En revanche, selon la jurisprudence, le cas aggravé résultant de la mise en danger de la santé de nombreuses personnes ne peut pas être réalisé en présence de drogues dites ” douces ” telles que celles dérivées du cannabis ou l’ecstasy.

En substance à chaque apparition d’une drogue nouvelle se pose la question de savoir si cette drogue peut mettre en danger la santé de nombreuses personnes et quel est le seuil à partir duquel cette mise en danger intervient.

Ainsi, s’agissant de crystal meth le Tribunal fédéral a, dans un récent arrêt 6B_504/2019 du 29 juillet 2019, clarifié cette question et doublement confirmé un arrêt neuchâtelois.  

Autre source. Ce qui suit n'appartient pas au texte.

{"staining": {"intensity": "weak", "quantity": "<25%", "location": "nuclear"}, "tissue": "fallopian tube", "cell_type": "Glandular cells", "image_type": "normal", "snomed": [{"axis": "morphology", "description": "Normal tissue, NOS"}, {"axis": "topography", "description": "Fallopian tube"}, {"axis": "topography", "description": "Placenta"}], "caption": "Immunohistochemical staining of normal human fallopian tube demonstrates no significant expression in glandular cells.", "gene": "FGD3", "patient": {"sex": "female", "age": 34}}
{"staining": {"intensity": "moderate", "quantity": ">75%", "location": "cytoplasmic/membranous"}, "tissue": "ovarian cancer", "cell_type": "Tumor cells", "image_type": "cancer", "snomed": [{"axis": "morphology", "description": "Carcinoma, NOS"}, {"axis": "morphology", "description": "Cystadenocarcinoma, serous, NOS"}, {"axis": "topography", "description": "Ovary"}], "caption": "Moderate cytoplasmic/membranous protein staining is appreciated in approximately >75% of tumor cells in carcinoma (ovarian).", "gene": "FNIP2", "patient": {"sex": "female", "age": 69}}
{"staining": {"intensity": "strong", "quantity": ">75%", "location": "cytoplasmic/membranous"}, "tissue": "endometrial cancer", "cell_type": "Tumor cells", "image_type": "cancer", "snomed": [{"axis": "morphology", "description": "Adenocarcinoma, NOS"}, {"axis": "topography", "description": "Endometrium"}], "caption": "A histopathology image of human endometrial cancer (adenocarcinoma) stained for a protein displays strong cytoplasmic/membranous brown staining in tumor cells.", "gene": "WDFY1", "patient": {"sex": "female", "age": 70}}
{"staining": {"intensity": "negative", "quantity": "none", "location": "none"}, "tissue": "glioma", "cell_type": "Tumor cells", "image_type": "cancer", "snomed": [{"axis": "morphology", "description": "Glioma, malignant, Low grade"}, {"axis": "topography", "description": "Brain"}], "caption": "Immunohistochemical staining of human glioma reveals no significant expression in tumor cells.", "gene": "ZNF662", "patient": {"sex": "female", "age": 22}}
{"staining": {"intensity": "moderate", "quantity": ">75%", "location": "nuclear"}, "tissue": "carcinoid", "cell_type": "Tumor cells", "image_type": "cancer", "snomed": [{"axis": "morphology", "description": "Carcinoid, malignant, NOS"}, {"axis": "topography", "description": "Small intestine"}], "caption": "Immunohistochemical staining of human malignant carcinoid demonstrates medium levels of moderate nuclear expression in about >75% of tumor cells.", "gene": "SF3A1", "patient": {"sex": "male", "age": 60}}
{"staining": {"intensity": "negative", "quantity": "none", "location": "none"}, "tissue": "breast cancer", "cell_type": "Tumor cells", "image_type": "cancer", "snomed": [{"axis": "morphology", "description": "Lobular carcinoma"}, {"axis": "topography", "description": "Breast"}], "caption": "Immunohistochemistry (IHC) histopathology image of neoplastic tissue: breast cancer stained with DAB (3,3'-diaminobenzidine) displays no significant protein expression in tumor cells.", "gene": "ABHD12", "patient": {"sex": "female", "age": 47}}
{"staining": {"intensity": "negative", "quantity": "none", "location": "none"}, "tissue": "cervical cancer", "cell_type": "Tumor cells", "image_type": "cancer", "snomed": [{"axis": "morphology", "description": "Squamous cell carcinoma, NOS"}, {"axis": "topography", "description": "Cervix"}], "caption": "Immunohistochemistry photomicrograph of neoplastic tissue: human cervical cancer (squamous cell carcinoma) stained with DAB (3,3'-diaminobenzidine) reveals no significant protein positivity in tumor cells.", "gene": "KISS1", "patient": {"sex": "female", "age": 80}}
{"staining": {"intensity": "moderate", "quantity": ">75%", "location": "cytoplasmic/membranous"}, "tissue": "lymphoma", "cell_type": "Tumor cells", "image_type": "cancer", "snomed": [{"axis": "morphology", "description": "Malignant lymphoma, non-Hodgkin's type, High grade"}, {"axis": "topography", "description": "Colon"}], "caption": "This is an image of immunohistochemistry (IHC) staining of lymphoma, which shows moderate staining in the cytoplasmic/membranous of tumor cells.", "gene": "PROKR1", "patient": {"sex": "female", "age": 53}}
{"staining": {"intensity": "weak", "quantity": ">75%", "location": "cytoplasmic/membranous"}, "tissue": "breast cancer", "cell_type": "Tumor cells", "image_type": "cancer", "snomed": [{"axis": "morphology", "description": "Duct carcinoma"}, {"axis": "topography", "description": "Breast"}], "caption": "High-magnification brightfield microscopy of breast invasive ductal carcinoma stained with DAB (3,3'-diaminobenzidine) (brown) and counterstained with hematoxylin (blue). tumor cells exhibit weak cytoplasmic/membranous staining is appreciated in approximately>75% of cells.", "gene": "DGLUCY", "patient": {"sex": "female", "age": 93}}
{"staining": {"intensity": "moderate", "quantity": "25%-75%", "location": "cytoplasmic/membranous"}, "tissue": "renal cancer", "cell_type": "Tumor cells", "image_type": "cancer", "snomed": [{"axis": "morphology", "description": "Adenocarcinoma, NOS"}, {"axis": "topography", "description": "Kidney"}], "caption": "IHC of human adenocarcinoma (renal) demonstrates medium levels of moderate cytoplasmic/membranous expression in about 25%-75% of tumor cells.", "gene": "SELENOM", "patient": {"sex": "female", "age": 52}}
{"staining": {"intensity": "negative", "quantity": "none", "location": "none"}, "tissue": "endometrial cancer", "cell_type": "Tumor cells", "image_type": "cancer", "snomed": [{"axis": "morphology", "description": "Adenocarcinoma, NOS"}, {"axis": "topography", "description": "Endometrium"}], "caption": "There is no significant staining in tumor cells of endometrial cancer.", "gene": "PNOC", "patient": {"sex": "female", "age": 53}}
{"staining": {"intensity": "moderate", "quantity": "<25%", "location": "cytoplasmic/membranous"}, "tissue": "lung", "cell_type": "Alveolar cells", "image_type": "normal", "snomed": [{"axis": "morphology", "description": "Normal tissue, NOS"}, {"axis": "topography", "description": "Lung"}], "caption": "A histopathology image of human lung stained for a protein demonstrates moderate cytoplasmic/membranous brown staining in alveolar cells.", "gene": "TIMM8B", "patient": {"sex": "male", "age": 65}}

D’abord il a confirmé que, dans le cas de la crystal meth en poudre et non sous forme liquide, une quantité de 12 grammes était propre à mettre en danger la santé de nombreuses personnes et à réaliser le cas aggravé de l’art. 19 al. 2 LStup. Pour ce faire le Tribunal cantonal neuchâtelois s’était fondé sur une étude réalisée en 2010 de la société suisse de médecine légale.

Ensuite il a retenu, toujours sur la base de statistiques effectuées par la Société suisse de médecine légale, que le taux de pureté de la crystal meth en Suisse pour l’année 2016 était de 77 % avec une marge d’erreur de plus ou moins 6,9 %, à savoir 69% au taux le plus favorable à l’accusé. Ce taux de pureté correspondait au demeurant aux résultats d’une étude effectuée en 2018 par l’Université de Lausanne et le CHUV concluant que la crystal meth apparue en Suisse dès 2011 présentait généralement un taux de pureté supérieur ou égal à 70%.

L’accusé avait remis à des tiers 28 grammes de crystal meth. A un taux de pureté moyen de 69 %, cela correspondait à 19,32 grammes. Le seuil du cas grave étant fixé à 12 grammes, l’accusé s’était dès lors rendu coupable d’infraction grave à la Loi sur les stupéfiants.